L’amplitude de l’effet (Emax) n’est jamais identique Afin de toutes les molecules se fixant concernant votre recepteur R, Ariens (1954) introduit la notion de l’activite intrinseque a (alpha, figure 1) .

Figure 1 : Activite intrinseque alpha ou a

Notion d’antagoniste

Plusieurs types d’antagonistes peuvent etre definis selon les caracteristiques des courbes concentration – reponse obtenues :

– Antagonistes competitifs reversibles ou surmontables : ils ne modifient gui?re la nature et la reactivite du recepteur, une augmentation une concentration d’agoniste permet de retrouver l’action pharmacologique anterieure, l’activite intrinseque n’est pas diminuee ; la courbe reste deplacee vers la droite en fonction de la concentration de l’antagoniste ainsi que sa puissance (figure 1).

Figure 1 : Antagoniste competitif

La puissance d’un antagoniste competitif reversible reste quantifiee avec le pA2 defini comme le logarithme negatif une concentration de l’antagoniste qui necessite le doublement de la concentration de l’agoniste concernant maintenir le meme effet. Plus le pA2 reste eleve plus l’antagoniste est puissant.

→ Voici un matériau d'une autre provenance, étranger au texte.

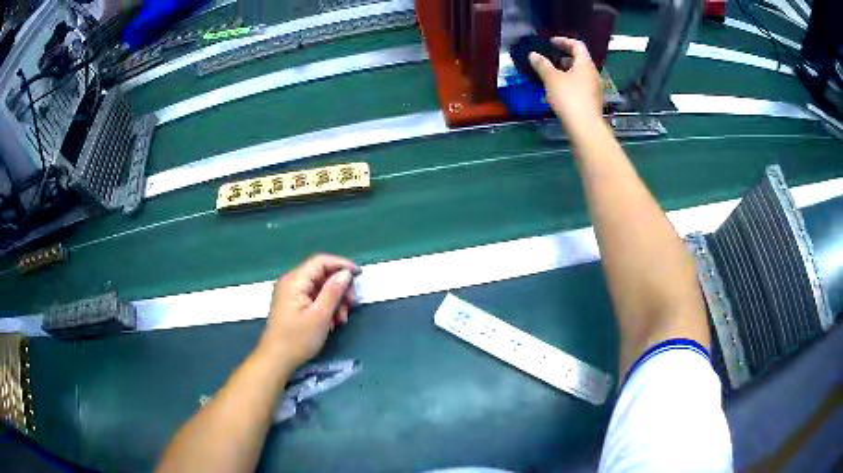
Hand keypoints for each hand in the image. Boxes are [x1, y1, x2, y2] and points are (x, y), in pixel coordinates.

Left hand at [258, 254, 359, 371]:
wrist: (276, 359)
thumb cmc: (298, 338)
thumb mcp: (320, 316)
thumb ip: (333, 292)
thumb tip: (346, 273)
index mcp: (295, 280)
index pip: (321, 261)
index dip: (342, 264)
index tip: (359, 275)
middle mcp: (292, 282)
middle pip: (321, 274)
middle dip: (340, 287)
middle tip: (352, 304)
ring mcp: (292, 294)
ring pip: (320, 287)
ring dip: (335, 300)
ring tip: (342, 318)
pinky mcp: (293, 305)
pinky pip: (314, 298)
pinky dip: (326, 306)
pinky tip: (333, 322)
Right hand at [529, 37, 603, 128]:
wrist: (585, 127)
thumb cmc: (569, 98)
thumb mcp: (551, 79)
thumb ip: (542, 65)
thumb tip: (533, 55)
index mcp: (585, 64)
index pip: (577, 45)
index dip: (563, 41)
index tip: (551, 42)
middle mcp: (593, 74)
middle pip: (580, 60)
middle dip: (565, 57)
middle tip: (551, 59)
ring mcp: (595, 89)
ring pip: (580, 74)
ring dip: (567, 71)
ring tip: (552, 75)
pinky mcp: (593, 102)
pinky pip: (581, 86)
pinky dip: (570, 83)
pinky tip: (559, 91)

– Antagonistes irreversibles ou insurmontables (non competitifs) : ils se lient au recepteur ou sur un nouvelle site (effet allosterique) avec une tres forte affinite ou avec liaison covalente , ils vont pouvoir aussi agir via d’autres mecanismes biochimiques. Une augmentation de la concentration d’agoniste ne va permettre aucun « surmonter » l’antagonisme, la moult recepteur disponible pour l’agoniste reste moindre. Depuis diminution de l’affinite et baisse de l’activite maximale de l’agoniste (figure 2).

Figure 2 : Antagoniste non competitif sans recepteurs de reserve

S’il existe des recepteurs de reserve dans le tissu etudie, l’antagoniste non competitif entraine un glissement en courbe vers la droite a toutes les faibles doses puis une diminution de l’effet maximum si tous les recepteurs de reserve paraissent occupes (figure 3).

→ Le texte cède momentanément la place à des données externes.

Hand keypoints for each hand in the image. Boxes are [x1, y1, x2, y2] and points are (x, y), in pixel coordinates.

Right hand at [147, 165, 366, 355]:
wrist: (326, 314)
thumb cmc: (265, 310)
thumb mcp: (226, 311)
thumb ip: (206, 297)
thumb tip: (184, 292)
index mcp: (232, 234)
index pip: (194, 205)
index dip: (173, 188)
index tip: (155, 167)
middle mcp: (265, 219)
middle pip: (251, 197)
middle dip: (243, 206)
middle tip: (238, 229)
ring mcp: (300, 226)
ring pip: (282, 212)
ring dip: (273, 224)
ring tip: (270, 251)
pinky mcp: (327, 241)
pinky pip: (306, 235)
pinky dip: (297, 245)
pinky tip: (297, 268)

Figure 3 : Antagonisme non competitif avec recepteurs de reserve

– Antagonistes physiologiques ou fonctionnels : ces molecules s’opposent a l’effet d’un ligand agoniste en agissant concernant une d’autres de recepteurs ou systemes modulant l’effet de la stimulation du recepteur etudie. La courbe concentration – effet reste deplacee par la droite, le Emax et Notre pente seront le plus souvent modifies.

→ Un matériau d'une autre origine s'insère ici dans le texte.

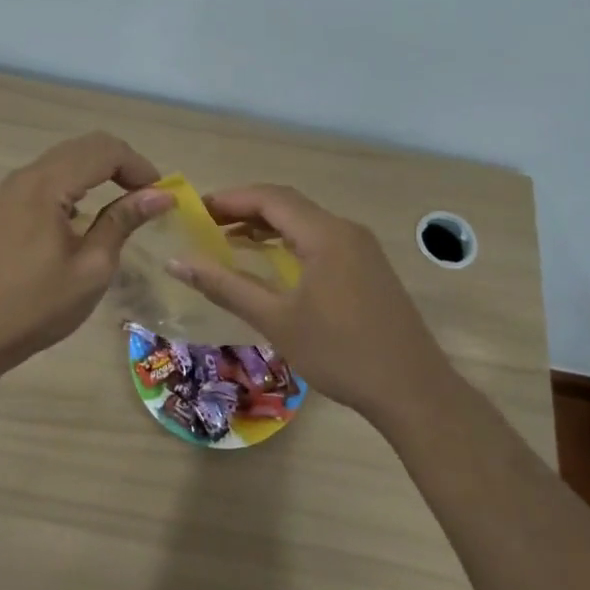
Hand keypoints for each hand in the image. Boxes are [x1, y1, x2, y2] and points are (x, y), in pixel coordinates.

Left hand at [0, 133, 173, 375]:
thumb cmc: (39, 305)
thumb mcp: (92, 267)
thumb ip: (123, 221)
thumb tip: (161, 195)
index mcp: (46, 186)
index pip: (104, 151)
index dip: (139, 166)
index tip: (162, 196)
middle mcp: (27, 175)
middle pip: (85, 146)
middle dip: (123, 164)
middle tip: (149, 197)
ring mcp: (13, 188)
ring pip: (67, 157)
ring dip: (101, 171)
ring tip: (126, 202)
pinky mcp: (8, 204)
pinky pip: (50, 176)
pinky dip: (78, 182)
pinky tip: (88, 213)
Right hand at [166, 184, 458, 427]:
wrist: (412, 390)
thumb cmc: (340, 353)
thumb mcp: (276, 320)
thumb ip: (225, 286)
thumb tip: (177, 262)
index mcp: (325, 234)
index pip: (269, 198)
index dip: (229, 199)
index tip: (194, 211)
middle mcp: (345, 230)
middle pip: (288, 204)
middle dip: (245, 209)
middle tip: (206, 225)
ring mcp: (361, 248)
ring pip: (305, 222)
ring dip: (267, 226)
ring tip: (228, 240)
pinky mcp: (368, 267)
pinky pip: (321, 239)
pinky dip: (289, 242)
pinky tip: (271, 262)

Interaction agoniste complet – agoniste partiel En presence d’un agoniste complet , 1 agoniste partiel se comporte tel un antagoniste competitif, la courbe concentration-reponse est deplacee vers la droite (figure 4).

Figure 4 : Interaction agoniste complet – agoniste partiel

Notion de synergie additive ou potentialisatrice

Afin d’obtenir une synergie d’action, on va pouvoir assoocier quelques principes actifs ayant des mecanismes d’action identiques ou, moins rarement, divers.